·  by Lena Green, USW Local 5220, AltaSteel Edmonton

Reflections from the 2022 ILGA World Conference

In May, I had the opportunity to attend the 30th ILGA World Conference, hosted by the It Gets Better Project. Since the 1970s, the ILGA World Conferences have brought together LGBTQ2SIA+ leaders and activists worldwide. I was honoured to represent USW District 3 at the conference.

The conference taught me a lot about the struggles that LGBTQ2SIA+ people face daily. I have lived my life as an Indigenous lesbian and I know the struggle that entails. The biggest takeaway from the conference was realizing that I live a privileged life. Hearing about the hardships and struggles that individuals endured to attend the conference was quite the shock, let alone what other LGBTQ2SIA+ communities have to deal with in contrast to our community here in Canada.
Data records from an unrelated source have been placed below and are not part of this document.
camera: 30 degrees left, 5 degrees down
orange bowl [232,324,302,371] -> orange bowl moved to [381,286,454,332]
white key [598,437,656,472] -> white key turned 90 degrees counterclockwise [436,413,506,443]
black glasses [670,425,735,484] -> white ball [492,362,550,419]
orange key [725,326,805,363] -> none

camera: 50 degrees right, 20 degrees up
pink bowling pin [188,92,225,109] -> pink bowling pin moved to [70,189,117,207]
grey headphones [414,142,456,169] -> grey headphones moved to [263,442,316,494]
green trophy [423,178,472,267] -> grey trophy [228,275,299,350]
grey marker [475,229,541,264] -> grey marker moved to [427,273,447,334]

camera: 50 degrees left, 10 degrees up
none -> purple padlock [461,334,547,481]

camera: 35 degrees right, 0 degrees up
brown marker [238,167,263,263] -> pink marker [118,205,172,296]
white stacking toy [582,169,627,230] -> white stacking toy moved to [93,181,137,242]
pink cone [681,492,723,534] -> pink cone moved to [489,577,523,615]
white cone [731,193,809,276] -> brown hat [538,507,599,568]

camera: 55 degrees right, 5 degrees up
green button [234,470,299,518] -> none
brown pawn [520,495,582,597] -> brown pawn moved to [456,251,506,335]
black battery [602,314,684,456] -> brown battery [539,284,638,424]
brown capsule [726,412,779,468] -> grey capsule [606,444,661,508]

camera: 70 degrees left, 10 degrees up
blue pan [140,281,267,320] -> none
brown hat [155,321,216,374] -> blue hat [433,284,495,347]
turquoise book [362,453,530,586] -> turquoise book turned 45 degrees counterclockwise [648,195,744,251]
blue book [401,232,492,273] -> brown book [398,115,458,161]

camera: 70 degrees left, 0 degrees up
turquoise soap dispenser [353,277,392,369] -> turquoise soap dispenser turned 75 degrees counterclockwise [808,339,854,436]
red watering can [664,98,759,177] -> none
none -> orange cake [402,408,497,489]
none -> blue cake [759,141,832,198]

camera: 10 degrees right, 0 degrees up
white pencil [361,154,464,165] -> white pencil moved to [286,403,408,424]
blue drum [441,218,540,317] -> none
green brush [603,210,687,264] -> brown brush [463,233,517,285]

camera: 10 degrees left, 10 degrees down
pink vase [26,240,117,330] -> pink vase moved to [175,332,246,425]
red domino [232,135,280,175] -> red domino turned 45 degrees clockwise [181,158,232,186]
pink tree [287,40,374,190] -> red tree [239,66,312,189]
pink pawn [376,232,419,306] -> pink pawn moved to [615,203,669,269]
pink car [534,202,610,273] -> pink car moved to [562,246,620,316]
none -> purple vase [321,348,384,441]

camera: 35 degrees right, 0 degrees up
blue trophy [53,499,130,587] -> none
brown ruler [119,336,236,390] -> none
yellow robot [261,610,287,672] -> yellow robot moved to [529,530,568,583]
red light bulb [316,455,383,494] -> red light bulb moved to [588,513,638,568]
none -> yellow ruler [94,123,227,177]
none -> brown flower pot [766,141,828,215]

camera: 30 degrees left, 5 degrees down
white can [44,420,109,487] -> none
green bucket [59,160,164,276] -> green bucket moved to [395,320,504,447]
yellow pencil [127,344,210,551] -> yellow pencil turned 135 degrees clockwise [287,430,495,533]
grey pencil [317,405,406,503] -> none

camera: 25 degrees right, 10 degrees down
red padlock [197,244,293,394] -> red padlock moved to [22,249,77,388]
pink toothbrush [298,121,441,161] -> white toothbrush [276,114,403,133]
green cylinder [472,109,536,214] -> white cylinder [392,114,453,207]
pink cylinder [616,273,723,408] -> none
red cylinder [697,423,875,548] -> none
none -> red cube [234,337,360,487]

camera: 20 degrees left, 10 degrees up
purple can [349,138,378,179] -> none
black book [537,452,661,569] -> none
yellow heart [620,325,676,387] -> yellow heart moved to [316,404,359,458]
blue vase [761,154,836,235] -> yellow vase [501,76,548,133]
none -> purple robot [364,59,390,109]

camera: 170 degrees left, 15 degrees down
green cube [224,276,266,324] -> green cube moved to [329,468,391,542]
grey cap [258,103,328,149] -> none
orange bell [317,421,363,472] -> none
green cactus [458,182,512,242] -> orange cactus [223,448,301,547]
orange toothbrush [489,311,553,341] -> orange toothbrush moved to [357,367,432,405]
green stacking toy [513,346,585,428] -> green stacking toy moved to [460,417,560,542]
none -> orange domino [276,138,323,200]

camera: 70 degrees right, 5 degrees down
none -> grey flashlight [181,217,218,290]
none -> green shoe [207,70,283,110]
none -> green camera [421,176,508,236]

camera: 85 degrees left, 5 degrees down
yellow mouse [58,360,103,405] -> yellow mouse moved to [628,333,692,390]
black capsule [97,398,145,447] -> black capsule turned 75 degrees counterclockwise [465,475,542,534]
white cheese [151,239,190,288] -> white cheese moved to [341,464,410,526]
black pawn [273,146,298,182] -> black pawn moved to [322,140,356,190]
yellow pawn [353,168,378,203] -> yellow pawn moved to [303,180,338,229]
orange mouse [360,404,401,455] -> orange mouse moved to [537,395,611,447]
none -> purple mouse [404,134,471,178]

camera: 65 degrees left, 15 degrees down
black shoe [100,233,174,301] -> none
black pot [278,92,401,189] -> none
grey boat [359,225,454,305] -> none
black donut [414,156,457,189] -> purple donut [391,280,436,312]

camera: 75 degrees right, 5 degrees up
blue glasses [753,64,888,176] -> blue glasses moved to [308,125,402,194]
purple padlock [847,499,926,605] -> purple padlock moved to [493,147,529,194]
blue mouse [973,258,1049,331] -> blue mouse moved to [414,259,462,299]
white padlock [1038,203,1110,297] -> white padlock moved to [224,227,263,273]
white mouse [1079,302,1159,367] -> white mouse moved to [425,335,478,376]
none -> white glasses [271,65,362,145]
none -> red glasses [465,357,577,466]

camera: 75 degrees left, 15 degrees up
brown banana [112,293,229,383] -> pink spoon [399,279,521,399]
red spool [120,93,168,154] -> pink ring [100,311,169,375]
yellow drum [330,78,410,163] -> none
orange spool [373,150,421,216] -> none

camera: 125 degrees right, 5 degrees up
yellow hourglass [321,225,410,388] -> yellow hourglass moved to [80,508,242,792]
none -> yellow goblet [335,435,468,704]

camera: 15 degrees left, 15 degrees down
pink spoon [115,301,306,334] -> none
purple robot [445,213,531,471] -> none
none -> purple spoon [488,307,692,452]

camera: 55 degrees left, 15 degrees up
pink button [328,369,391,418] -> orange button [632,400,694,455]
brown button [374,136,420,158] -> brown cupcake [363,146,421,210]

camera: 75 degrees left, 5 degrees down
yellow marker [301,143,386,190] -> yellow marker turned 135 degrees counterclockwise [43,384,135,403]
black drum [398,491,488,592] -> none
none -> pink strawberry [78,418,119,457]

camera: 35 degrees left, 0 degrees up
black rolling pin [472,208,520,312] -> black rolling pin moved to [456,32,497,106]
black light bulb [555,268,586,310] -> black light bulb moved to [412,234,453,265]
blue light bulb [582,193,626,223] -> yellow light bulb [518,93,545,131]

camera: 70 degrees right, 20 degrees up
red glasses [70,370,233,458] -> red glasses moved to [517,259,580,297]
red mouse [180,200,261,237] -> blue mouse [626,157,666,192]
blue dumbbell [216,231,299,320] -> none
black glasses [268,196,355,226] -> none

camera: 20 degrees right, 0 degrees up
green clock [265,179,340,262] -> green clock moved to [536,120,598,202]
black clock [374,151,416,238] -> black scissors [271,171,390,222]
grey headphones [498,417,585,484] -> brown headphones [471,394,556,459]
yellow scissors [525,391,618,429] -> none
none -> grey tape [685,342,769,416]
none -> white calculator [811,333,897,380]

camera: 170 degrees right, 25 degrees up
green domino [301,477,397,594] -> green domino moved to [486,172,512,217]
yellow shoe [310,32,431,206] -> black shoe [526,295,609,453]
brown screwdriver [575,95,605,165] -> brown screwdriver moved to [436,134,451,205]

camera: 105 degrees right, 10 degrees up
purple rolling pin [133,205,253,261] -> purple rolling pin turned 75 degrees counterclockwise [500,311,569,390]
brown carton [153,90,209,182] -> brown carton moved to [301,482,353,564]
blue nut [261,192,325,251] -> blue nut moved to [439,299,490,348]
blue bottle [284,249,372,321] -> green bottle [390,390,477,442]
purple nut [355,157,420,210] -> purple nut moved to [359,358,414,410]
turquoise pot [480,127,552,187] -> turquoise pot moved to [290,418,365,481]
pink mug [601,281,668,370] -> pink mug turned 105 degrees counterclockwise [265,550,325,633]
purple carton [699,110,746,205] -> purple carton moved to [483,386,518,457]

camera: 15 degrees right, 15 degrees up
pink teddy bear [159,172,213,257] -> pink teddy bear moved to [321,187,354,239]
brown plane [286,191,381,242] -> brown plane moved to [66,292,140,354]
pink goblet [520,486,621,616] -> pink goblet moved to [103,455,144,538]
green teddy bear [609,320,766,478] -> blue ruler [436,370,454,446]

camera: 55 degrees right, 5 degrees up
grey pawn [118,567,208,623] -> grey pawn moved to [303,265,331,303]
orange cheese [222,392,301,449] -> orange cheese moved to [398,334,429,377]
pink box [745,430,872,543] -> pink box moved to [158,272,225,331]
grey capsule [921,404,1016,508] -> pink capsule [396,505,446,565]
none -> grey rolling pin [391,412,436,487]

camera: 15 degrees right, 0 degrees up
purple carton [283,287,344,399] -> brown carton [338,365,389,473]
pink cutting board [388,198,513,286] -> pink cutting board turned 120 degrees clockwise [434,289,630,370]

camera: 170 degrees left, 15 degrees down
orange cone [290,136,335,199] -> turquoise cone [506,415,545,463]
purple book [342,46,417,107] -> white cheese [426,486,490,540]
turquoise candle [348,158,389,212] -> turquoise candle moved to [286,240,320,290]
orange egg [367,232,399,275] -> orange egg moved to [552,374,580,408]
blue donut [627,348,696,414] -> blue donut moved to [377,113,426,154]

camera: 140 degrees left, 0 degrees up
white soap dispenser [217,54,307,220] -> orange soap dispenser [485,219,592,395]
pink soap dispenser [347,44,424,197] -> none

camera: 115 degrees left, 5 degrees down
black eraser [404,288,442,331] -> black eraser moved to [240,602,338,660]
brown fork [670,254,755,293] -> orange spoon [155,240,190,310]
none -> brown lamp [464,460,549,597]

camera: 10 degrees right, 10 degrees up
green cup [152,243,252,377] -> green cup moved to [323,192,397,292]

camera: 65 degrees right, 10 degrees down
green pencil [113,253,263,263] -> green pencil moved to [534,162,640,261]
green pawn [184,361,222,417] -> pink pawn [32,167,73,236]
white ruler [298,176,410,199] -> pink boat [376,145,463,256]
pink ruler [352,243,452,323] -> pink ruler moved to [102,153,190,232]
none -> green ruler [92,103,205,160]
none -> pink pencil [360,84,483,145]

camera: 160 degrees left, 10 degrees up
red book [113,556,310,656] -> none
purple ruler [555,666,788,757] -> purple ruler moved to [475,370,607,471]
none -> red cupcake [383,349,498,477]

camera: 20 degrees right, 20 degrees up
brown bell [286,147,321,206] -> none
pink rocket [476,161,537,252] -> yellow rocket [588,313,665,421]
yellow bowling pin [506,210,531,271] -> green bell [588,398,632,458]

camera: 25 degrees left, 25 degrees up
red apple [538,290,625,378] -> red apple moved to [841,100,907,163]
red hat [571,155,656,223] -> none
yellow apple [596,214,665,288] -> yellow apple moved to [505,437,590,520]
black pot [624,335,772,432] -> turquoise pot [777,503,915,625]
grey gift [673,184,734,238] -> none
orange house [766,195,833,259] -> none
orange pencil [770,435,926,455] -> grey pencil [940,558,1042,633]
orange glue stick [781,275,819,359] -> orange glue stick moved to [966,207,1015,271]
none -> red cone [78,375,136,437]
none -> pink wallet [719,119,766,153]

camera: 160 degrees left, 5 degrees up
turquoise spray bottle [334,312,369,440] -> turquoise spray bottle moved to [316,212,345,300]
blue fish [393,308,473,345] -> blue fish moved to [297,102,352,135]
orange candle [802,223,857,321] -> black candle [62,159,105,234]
In one of the first workshops I attended, I learned of the struggles of the two-spirit Indigenous people of Colombia. In Colombia, there is segregation between the Indigenous and colonized people. Indigenous people are separated from society, a lot like reservations here in North America, but unlike our reservations, if you are an LGBTQ2SIA+ Indigenous person you are forced out of that community. You are displaced, with no home and no access to basic necessities. You genuinely have nowhere to go and no one to turn to. The primary purpose of this individual coming to the conference was to tell their story of how Indigenous and LGBTQ2SIA+ Indigenous people are treated and find ways to get help to the communities back in Colombia. What I learned from this workshop was about all the different Indigenous groups worldwide, and that the term “Indigenous people” doesn’t just apply to North America. I also learned that segregation is still a huge issue in other countries and that individuals are still isolated from their families and communities based on their sexual orientation.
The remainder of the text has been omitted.